> **Data records**
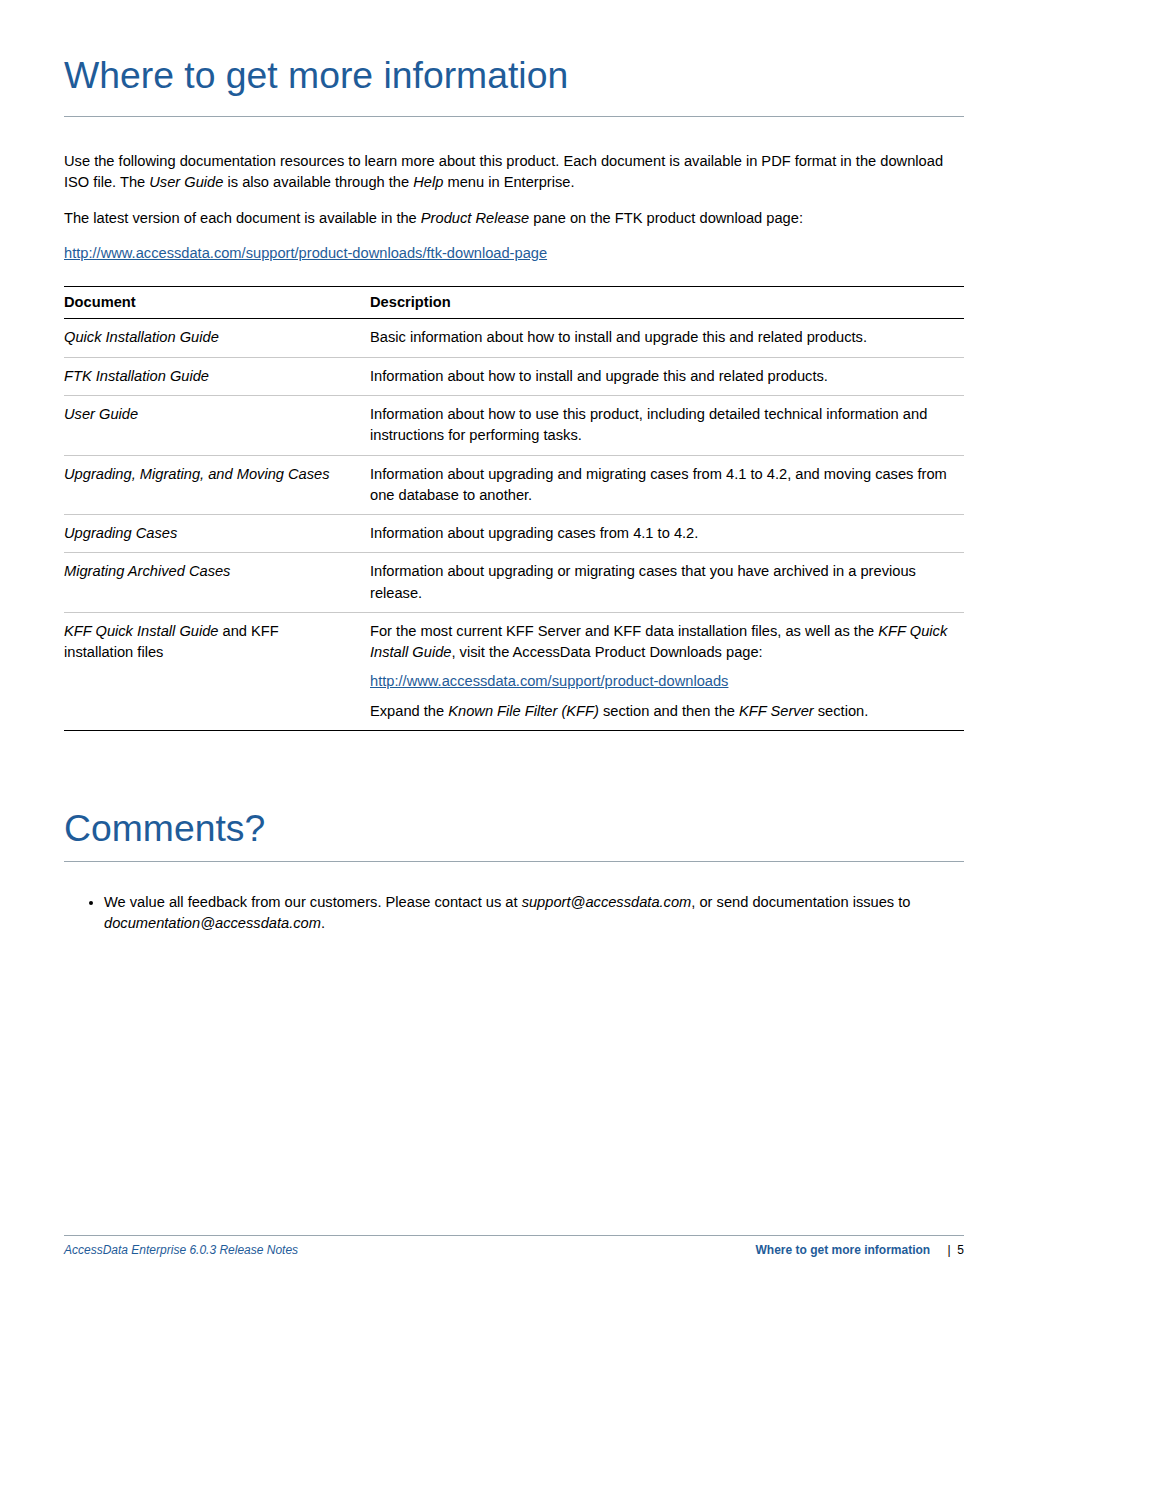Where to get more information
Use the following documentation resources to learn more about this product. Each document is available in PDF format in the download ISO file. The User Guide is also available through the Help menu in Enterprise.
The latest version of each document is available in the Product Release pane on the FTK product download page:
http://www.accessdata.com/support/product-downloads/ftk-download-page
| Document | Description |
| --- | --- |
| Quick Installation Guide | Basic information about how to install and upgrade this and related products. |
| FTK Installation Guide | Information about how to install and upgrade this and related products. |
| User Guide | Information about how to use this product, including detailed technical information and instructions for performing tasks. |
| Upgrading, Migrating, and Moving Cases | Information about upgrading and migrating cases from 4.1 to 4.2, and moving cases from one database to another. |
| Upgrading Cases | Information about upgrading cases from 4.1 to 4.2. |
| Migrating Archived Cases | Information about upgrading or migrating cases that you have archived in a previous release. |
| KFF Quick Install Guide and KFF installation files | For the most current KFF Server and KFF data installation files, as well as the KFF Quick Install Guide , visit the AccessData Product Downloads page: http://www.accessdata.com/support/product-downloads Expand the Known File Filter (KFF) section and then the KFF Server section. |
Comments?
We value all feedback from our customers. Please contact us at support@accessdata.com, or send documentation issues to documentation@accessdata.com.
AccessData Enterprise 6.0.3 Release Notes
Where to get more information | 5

> **Work instructions**
Copy out, word for word, the part of the entries above that begins at the line with "Quick Installation Guide" and ends at the line with "Server section. |", including both.

> **Written response**
| Quick Installation Guide | Basic information about how to install and upgrade this and related products. |
| FTK Installation Guide | Information about how to install and upgrade this and related products. |
| User Guide | Information about how to use this product, including detailed technical information and instructions for performing tasks. |
| Upgrading, Migrating, and Moving Cases | Information about upgrading and migrating cases from 4.1 to 4.2, and moving cases from one database to another. |
| Upgrading Cases | Information about upgrading cases from 4.1 to 4.2. |
| Migrating Archived Cases | Information about upgrading or migrating cases that you have archived in a previous release. |
| KFF Quick Install Guide and KFF installation files | For the most current KFF Server and KFF data installation files, as well as the KFF Quick Install Guide , visit the AccessData Product Downloads page: http://www.accessdata.com/support/product-downloads Expand the Known File Filter (KFF) section and then the KFF Server section. |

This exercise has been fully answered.